So, let’s pick up where we left off, shall we? After taking a year off before college to coach, I headed to my first practice as a college volleyball player. Even though I went to a very small school, I could tell right away that my skills were rusty and my conditioning was behind everyone else’s. When I got to basketball season, my confidence took an even bigger hit. I went from a post player to a guard (bad, bad news for someone with my lackluster ball-handling abilities) and didn’t have as much time to learn the plays due to volleyball commitments.
As I’ve mentioned, sports were my identity. Finding myself at the bottom of the talent pool and struggling to keep up with my tons of activities along with my grades set off a spiral into depression.

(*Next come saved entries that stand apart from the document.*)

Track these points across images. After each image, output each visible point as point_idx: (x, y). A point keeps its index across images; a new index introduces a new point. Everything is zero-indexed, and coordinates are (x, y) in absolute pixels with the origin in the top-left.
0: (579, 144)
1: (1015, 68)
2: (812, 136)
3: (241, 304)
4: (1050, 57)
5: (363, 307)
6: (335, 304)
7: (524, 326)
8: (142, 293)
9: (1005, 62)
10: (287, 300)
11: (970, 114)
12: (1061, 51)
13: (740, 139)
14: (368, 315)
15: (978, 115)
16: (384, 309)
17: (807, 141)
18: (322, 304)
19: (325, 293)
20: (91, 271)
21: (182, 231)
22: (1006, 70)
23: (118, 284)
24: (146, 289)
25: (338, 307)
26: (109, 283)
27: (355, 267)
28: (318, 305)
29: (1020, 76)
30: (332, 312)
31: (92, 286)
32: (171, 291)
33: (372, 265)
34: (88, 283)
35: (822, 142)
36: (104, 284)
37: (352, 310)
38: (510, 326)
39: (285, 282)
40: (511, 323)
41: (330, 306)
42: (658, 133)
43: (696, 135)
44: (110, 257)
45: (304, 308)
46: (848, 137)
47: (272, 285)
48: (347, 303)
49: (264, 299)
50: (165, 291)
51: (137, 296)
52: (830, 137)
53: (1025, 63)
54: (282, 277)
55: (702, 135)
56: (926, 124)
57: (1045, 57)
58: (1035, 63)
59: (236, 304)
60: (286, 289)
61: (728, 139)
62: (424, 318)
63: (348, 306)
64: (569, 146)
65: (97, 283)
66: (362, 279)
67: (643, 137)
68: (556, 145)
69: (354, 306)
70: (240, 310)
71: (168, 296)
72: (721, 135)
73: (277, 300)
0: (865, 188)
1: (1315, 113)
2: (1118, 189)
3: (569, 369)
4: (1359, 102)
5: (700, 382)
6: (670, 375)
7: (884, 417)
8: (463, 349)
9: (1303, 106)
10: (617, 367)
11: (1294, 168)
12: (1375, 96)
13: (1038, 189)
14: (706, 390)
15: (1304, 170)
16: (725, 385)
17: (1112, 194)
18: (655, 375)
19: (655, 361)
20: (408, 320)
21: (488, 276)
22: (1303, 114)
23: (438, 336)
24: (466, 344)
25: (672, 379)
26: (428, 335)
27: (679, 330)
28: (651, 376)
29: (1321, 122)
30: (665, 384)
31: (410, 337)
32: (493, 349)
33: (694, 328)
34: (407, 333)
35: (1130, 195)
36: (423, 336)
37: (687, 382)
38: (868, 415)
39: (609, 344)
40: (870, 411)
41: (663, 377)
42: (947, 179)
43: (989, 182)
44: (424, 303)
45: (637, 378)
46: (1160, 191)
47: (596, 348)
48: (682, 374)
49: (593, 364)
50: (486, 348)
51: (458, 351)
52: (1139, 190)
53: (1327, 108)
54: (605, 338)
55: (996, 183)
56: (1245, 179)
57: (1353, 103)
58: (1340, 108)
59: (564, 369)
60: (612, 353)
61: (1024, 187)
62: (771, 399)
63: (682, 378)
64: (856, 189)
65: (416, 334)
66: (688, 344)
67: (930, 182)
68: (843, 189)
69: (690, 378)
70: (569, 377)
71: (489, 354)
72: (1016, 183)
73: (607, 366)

I eventually quit basketball and started coming back to normal. With my sudden decrease in physical activity, I started to gain weight (the freshman 30 or so).

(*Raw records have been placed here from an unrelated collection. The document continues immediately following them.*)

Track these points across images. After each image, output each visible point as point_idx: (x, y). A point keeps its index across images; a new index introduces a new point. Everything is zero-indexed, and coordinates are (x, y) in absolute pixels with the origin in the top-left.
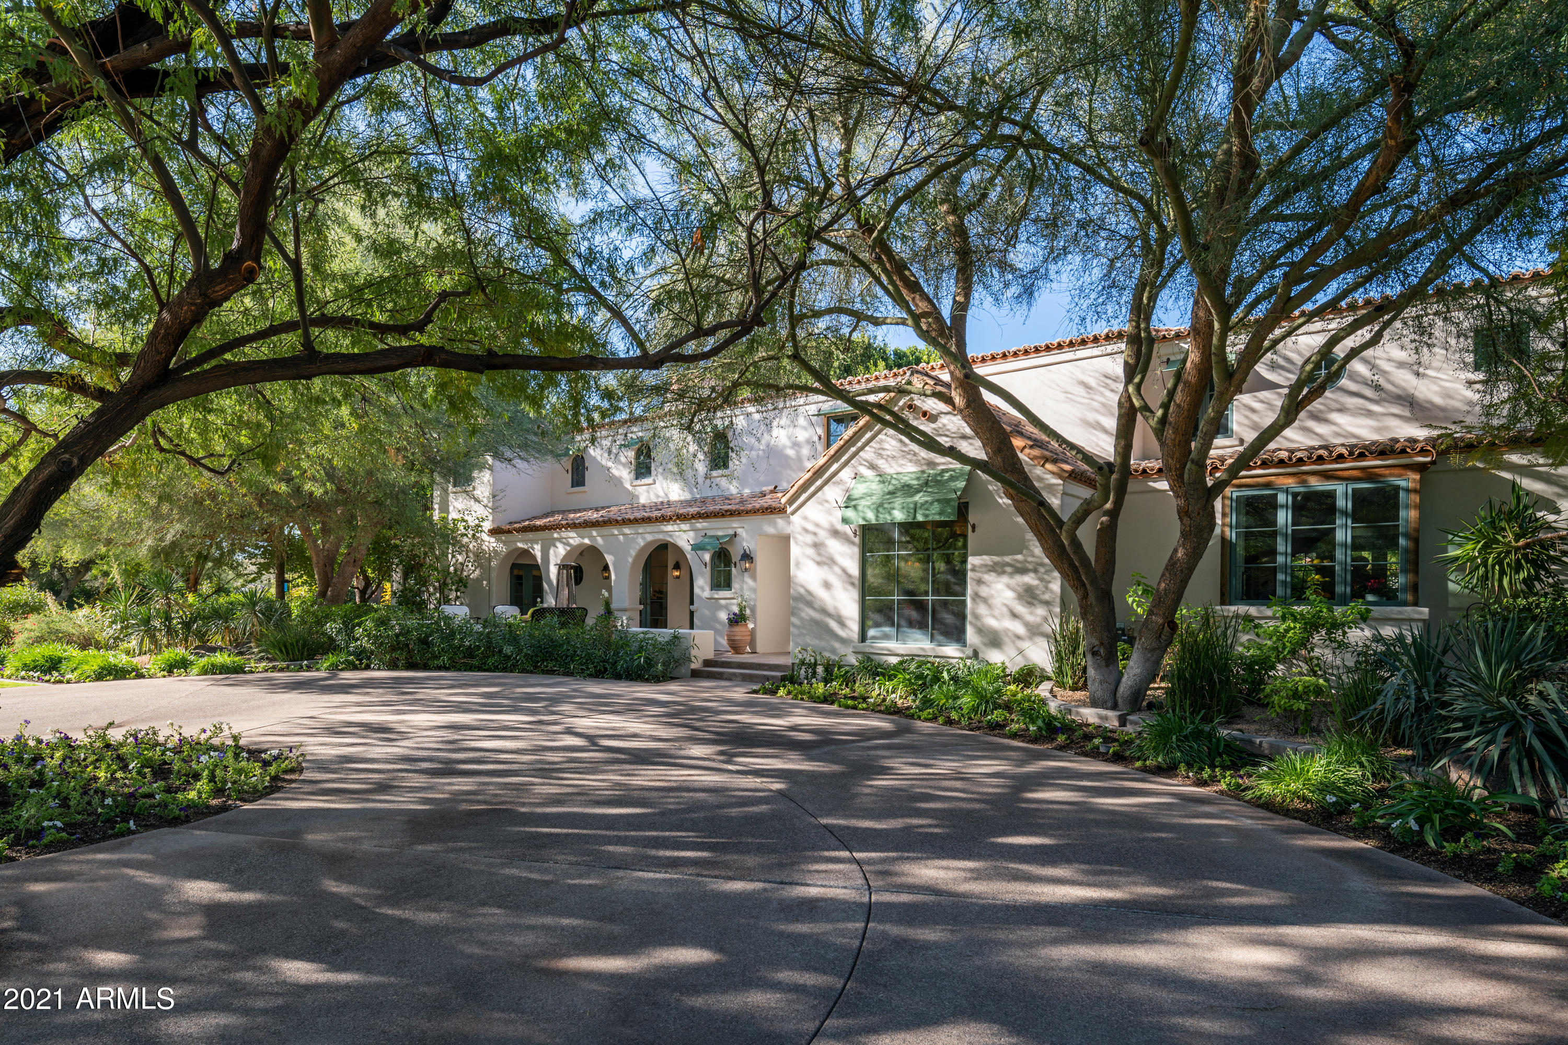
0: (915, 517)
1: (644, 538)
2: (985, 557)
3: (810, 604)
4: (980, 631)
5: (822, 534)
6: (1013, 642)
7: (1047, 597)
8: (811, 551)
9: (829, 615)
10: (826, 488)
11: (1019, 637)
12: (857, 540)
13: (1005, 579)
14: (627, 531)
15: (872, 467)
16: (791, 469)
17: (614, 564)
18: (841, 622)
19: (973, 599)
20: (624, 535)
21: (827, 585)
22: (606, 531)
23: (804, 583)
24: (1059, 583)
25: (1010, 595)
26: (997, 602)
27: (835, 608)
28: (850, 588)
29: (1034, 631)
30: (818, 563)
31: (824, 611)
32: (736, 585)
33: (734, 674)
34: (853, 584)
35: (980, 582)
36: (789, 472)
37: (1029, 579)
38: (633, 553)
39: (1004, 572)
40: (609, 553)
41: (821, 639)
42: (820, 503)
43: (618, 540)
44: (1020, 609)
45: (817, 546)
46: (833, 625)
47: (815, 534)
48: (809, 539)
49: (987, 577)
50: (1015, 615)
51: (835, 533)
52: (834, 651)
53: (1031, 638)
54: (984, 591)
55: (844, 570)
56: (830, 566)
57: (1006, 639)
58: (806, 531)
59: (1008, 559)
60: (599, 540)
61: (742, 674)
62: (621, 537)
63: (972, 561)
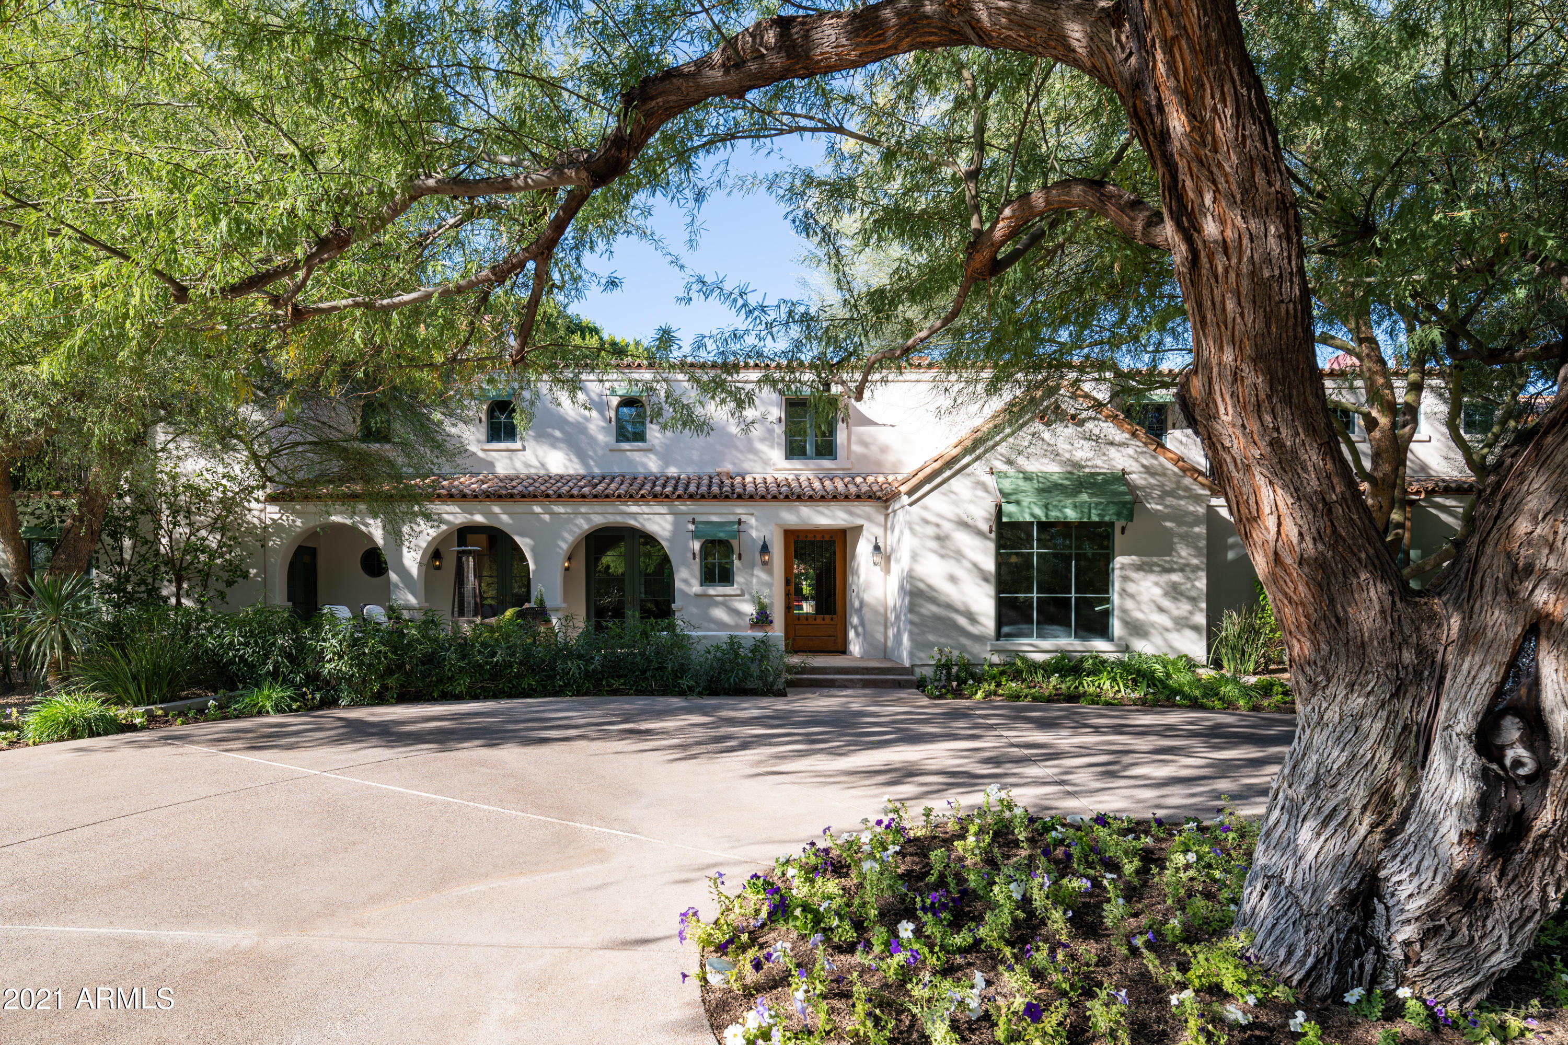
0: (1090, 517)
1: (588, 520)
2: (1134, 557)
3: (934, 601)
4: (1126, 623)
5: (947, 527)
6: (1161, 634)
7: (1193, 594)
8: (934, 545)
9: (957, 611)
10: (952, 481)
11: (1167, 630)
12: (993, 535)
13: (1153, 578)
14: (559, 509)
15: (1010, 462)
16: (737, 449)
17: (534, 550)
18: (971, 617)
19: (1120, 595)
20: (552, 514)
21: (953, 579)
22: (519, 507)
23: (924, 577)
24: (1204, 581)
25: (1157, 591)
26: (1145, 597)
27: (964, 603)
28: (983, 584)
29: (1182, 623)
30: (942, 556)
31: (949, 607)
32: (739, 579)
33: (851, 680)
34: (986, 580)
35: (1125, 579)
36: (735, 453)
37: (1175, 577)
38: (570, 538)
39: (1152, 571)
40: (522, 535)
41: (948, 637)
42: (944, 494)
43: (543, 521)
44: (1166, 603)
45: (941, 539)
46: (962, 621)
47: (938, 525)
48: (931, 531)
49: (1134, 575)
50: (1161, 610)
51: (964, 525)
52: (963, 649)
53: (1178, 630)
54: (1131, 588)
55: (975, 566)
56: (958, 560)
57: (1153, 631)
58: (926, 522)
59: (1155, 559)
60: (505, 518)
61: (861, 680)
62: (547, 517)
63: (1119, 561)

For the rest of my college years, I cycled between losing and gaining the same 30 pounds or so. At times, I was hyper-focused on losing weight and other times would eat my way through my problems and balloon up. I became particularly skilled at secret eating, as some of my previous roommates might already know (Pamela’s cherry cordials, Savannah’s Pop Tarts, etc.). It would be embarrassing to disclose how many candy bars I purchased from the vending machine during that time period (and how many I consumed in one sitting and where I consumed them).
As a physical education major, I felt like a fraud. How could anyone take me seriously if I graduated and became a fat PE teacher? I wanted to help the kids who weren’t the most athletic come to love being physically active, but I couldn’t even help myself. What I hadn’t learned yet is that my own efforts could never be enough.